I’ve worked for businesses before that were utterly obsessed with the Flesch-Kinkaid reading scale, which measures how many “big words” and “big sentences” you use throughout your copy.
Whatever you wrote, you were supposed to make it understandable for seventh-graders, as if your readers weren’t grownups making grownup decisions.
I remember hating the concept in college, since Flesch-Kinkaid is just too simplistic in my opinion: a one-size-fits-all model that misses the point just as often as it makes it. And I went on to hate it even more as a professional.
The way I came to view it, the method was insulting to readers and made extra work for writers, who had to tailor grownup subjects with grownup terminology to supposedly ideal grade-school mentalities.
But as obnoxious as that technique is, that’s not the best way to turn off readers.

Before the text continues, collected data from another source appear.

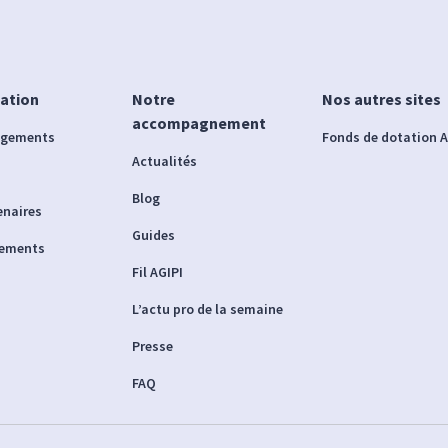
iation
Notre
Nos autres sites
accompagnement
agements
Fonds de dotation A
Actualités
Blog
enaires
Guides
nements
Fil AGIPI
L’actu pro de la semaine
Presse
FAQ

It’s more just a great way to give your employees extra work for no good reason.
If you really want to make your audience give up on you, you have to do the exact opposite: Use lots and lots of big words. Preferably in the same sentence.

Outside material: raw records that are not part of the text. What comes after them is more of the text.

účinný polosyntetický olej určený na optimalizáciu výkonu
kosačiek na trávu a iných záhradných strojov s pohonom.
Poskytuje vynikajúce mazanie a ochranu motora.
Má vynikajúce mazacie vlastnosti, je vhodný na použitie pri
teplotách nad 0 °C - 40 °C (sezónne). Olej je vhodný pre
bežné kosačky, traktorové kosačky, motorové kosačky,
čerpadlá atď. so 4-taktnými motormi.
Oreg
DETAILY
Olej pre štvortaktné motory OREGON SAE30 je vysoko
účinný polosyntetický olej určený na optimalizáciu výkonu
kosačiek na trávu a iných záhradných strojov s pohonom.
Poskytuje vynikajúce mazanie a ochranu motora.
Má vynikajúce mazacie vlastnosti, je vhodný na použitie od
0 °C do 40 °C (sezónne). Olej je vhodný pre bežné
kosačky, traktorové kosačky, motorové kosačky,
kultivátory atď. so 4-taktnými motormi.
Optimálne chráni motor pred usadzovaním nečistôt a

That aberration from the common nomenclature will efficaciously precipitate your readers’ departures.
In other words, people are going to have no idea what you’re saying, so they’re going to leave. Probably for good too, since you’re making no sense to them and they’re going to expect you to continue making no sense.
Goodbye reader and potential client!
Nor do you have to use such extremely big words to get the same effect. You can use a bunch of more commonly understood multisyllabic choices with the same results.
So instead of saying, “This statement is meant to make my point,” you could put it like this, “The declaration before you is intended to generate the particular conclusion that my stated estimation is accurate.”
Now, none of those bigger words are star-spelling-bee vocabulary choices. I mean, we’re not exactly speaking rocket-science jargon here. Most people know what declaration means by itself, and the same goes for intended, generate, particular, conclusion, stated, estimation and accurate.
But throw all of them together into one sentence, and it just becomes a tedious mess to read through.
To borrow the popular 2012 saying, ain’t nobody got time for dat!
No really. They don’t.
Not these days, where everyone’s attention span keeps getting shorter and shorter, and our list of distractions keep getting bigger and bigger. So if it’s going to take more than a second to understand a sentence, the vast majority of readers will move on to something that’s easier to swallow.
With that said, there’s still one last level of turn-off-ability that you can rely on here. If you happen to have any readers left who are able to understand you and who are willing to put the time in to learn something new, your big words still have one last way of repelling people…
You’re going to sound like a snob.
People don’t like snobs. They like confident leaders and experts, but they don’t like arrogant ones. And when you use a lot of big words all in a row, you sound like you’re more interested in building yourself up than anyone else.
That’s hardly attractive.
If you have any readers left after that, then I’m at a loss as to how to lose them. You’re on your own from here!
Editor’s Note: And yet you can still use more big words and sentences than Flesch-Kinkaid allows for seventh graders. I promise.